Wednesday, October 8th, 2014
Speaker: Milind Tambe, University of South California
Security is a critical concern around the world, whether it is the challenge of protecting ports, airports and other critical infrastructure, interdicting the illegal flow of drugs, weapons and money, protecting endangered species, forests and fisheries, suppressing crime in urban areas or security in cyberspace. Unfortunately, limited security resources prevent full security coverage at all times. Instead, these limited security resources must be allocated and scheduled efficiently, simultaneously taking into account an adversary’s response to the security coverage (e.g., an adversary can exploit predictability in security allocation), the adversary’s preferences and the potential uncertainty over such preferences and capabilities.To help in efficient and randomized security resource allocation, for the past few years we have used computational game theory to build decision-aids for security agencies around the world.

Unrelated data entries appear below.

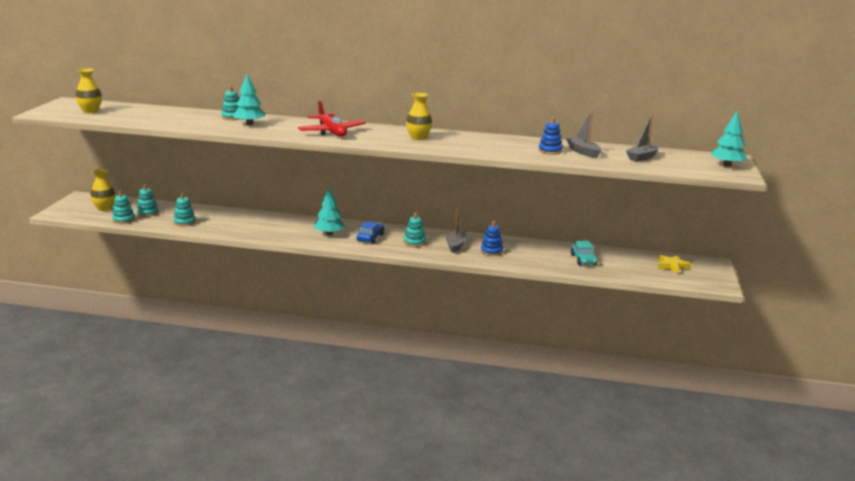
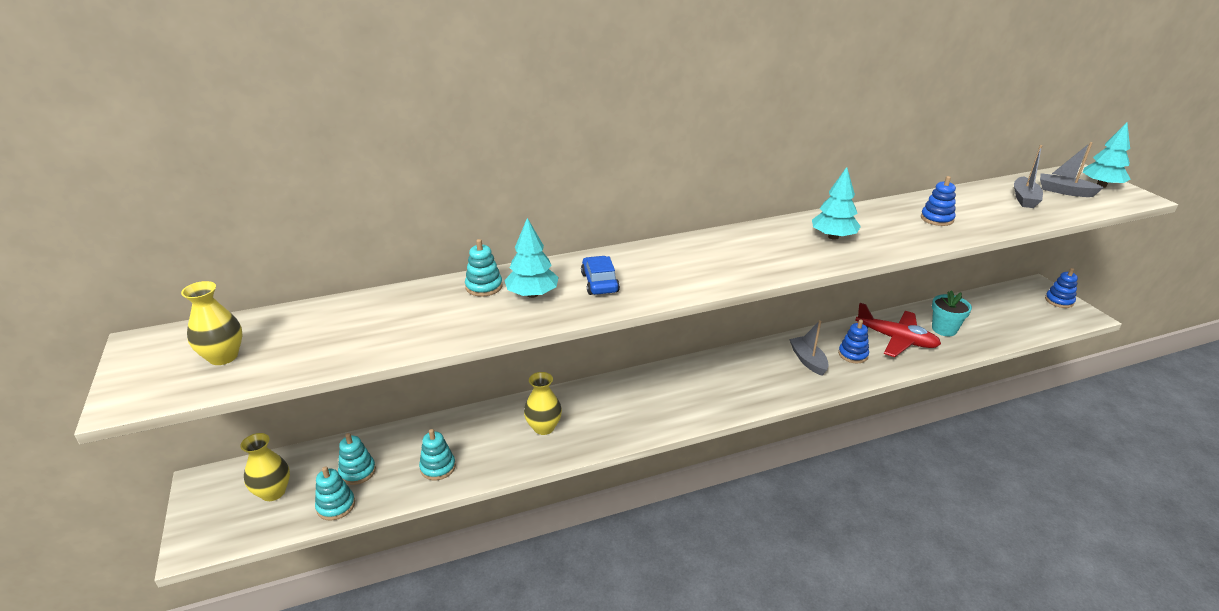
camera: 30 degrees left, 10 degrees up
(329, 234) = (653, 403): turquoise tree -> turquoise tree (833, 237)
(331, 132) = (665, 271): red plane -> red plane (896, 339)
(370, 237) = (707, 388): blue car -> blue car (599, 283)
(414, 242) = (763, 375): turquoise stacking toy -> none
(418, 138) = (778, 245): yellow vase -> yellow vase (544, 427)
(583, 152) = (966, 209): grey boat -> grey boat (1064, 191)
(583, 260) = (944, 329): turquoise car -> turquoise flower pot
(672, 266) = (1019, 305): yellow star -> none
(713, 273) = (1059, 301): none -> blue stacking toy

These decision aids have been deployed for security of ports and ferry traffic with the US coast guard (in the ports of New York, Boston, Los Angeles/Long Beach, Houston and others), deployed for security of airports and air traffic with the Federal Air Marshals (FAMS) and the Los Angeles World Airport (LAX) police, evaluated for security of metro trains with the Los Angeles Sheriff’s Department (LASD) and the TSA, and undergoing testing for protection of fisheries with the US Coast Guard and protection of wildlife in Uganda and for other applications. These applications are leading to real-world use-inspired research in the emerging area of “security games”: from new algorithms for scaling up security games, to handling significant adversarial uncertainty, to dealing with bounded rationality of human adversaries and other interdisciplinary challenges.